先天性門脈欠損症

※下記サイトに疾病に関するページが出来ました。こちらをご参照ください。

小児慢性特定疾病情報センター - 先天性門脈欠損症


概要

先天性門脈欠損症は,本来肝臓へ向かう門脈が、すべて、または一部が、体循環(下大静脈)など他の血管にシャント(短絡、バイパス)している状態をさします。

門脈血流のすべてが体循環(下大静脈)へ流れるケースをⅠ型

門脈血流が肝臓へも流れているケースをⅡ型と分類します。

先天性門脈体循環シャント(Congenital extrahepatic portosystemic shunt)とは同義的に使われます。

体循環シャント=門脈欠損ではないですが、

「門脈がない、または細い状態で、本来つながらない血管にシャント(短絡)している」

という状態がどちらの症状も含むことからだと思います。

肝臓への門脈血管(肝内門脈)が完全に欠損しているケース(Ⅰ型)を

「先天性門脈欠損症」としている文献もあります。

発見

日本では新生児マス・スクリーニング検査でガラクトースを調べるため、諸外国より早期に発見されるケースが多いようです。

高ガラクトース血症の疑いがありながら、酵素異常を伴わない場合門脈体循環シャントが疑われます。

次に3歳以降に行われる尿検査により、他の疾患の疑いから見つかるケースもあります。発見が成人期になったケースもあるようです。

※補足

新生児マス・スクリーニング検査の対象疾患ではありません。新生児マス・スクリーニング検査で見つからない場合もあります。


診断

診断にはエコー、CT検査、血管造影などを利用します。

エコーではシャント血管の有無は確認できますが、肝内門脈の確認(Ⅰ型かⅡ型かの区別)は難しいようです。

CT検査の場合でも細い(血流量が少ない)門脈の確認は難しいようです。

最終的にはシャント血管をカテーテルを利用してバルーンで閉塞し、肝内への血流(血管)の有無や門脈圧の測定を行うことが望ましいとされます。

シャント血管閉塞後、一定時間(10~15分程度)門脈圧を計測をしますが、肝内門脈が存在しない場合は門脈圧は上昇し、高い数値を維持し続けます。

肝内門脈が存在し、血流が変化する場合は、一度は門脈圧の数値が上昇するものの、一定時間経つと門脈圧の数値が降下することがあります。

※画像診断が難しい理由がいろいろあるようです。

(管理人ブログ)

放射線科医の不足

治療

肝内門脈が存在するⅡ型の場合は、シャントを結紮(結ぶ)する、またはシャントをコイルなどで閉塞することで、門脈の再形成を試みることができます。

※詳細は「シャント結紮・閉塞について」をご覧ください。

提供データ —
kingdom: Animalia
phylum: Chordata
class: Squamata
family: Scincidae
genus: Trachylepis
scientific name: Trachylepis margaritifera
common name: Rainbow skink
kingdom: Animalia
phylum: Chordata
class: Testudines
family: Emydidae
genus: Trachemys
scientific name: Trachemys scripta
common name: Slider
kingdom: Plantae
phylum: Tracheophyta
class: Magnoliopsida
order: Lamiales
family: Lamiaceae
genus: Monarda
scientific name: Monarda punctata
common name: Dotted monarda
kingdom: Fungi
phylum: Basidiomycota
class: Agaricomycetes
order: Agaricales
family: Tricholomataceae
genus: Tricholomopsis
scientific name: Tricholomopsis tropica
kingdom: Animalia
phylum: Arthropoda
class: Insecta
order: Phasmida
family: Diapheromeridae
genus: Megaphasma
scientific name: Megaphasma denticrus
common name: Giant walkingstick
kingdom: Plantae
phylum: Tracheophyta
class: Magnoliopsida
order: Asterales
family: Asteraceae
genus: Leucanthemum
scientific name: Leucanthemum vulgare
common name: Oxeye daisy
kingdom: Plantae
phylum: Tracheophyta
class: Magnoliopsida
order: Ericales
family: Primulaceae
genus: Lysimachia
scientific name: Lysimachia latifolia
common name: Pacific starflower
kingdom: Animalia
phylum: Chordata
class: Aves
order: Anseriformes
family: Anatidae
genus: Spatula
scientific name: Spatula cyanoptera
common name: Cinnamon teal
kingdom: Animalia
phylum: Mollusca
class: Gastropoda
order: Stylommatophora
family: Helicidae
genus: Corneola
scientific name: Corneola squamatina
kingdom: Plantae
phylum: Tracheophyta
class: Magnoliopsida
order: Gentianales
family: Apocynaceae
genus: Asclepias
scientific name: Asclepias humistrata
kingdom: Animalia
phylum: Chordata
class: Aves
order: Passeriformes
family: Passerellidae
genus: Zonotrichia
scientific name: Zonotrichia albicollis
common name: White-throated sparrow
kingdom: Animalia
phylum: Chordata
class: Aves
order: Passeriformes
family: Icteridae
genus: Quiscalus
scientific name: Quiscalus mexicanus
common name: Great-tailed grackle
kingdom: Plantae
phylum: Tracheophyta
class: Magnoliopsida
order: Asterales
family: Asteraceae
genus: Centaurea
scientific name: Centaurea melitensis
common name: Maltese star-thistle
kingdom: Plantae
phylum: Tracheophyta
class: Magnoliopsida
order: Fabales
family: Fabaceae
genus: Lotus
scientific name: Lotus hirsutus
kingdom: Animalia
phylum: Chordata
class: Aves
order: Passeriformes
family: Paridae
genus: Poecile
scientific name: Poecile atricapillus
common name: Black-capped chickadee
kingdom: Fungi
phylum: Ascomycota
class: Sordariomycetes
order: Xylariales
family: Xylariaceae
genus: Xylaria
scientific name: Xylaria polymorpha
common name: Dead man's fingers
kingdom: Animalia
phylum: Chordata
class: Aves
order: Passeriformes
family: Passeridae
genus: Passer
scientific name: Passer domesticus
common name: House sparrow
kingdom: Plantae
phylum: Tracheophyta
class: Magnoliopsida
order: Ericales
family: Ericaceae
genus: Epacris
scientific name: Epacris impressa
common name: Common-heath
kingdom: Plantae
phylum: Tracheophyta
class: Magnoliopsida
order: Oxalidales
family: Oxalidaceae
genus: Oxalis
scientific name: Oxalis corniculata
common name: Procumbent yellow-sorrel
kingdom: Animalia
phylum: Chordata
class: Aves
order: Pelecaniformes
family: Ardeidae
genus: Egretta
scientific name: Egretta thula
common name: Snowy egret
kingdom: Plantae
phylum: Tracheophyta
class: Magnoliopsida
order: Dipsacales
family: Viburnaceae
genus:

問題 —
先天性門脈欠損症についての文章をもとに答えてください。
1. 門脈血流のすべてが体循環(下大静脈)へ流れるケースは何型に分類されるか。
2. 日本で諸外国より早期に発見されるケースが多いのは、新生児マス・スクリーニング検査で何を調べるためか。
3. シャント血管閉塞後、門脈圧を計測する時間はどの程度か。

解答 —
1. Ⅰ型
2. ガラクトース
3. 10~15分程度